Start of Data provided
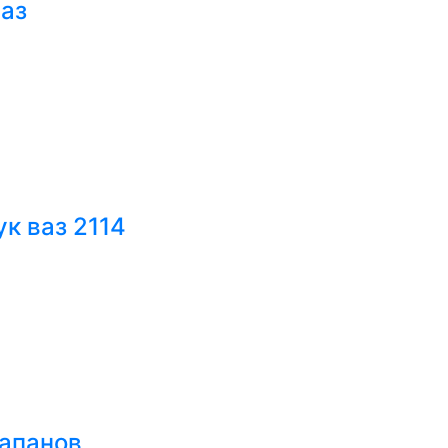
ваз
к ваз 2114
лапанов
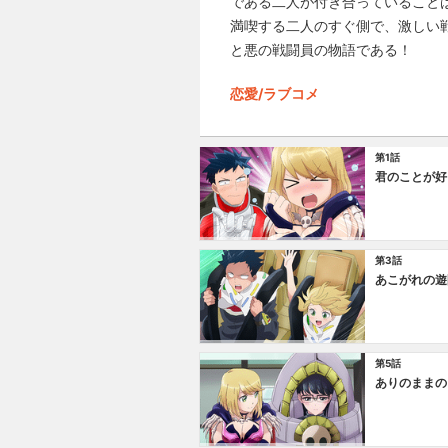
である二人が付き合っていること
満喫する二人のすぐ側で、激しい
と悪の戦闘員の物語である！
恋愛/ラブコメ
第1話
君のことが好
第3話
あこがれの遊
第5話
ありのままの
End of Data provided
- Task directions -
Print every entry word for word; omit the pictures.

- Solution to this task -
ваз
к ваз 2114
лапанов
である二人が付き合っていること
満喫する二人のすぐ側で、激しい
と悪の戦闘員の物語である！
恋愛/ラブコメ
第1話
君のことが好
第3話
あこがれの遊
第5話
ありのままの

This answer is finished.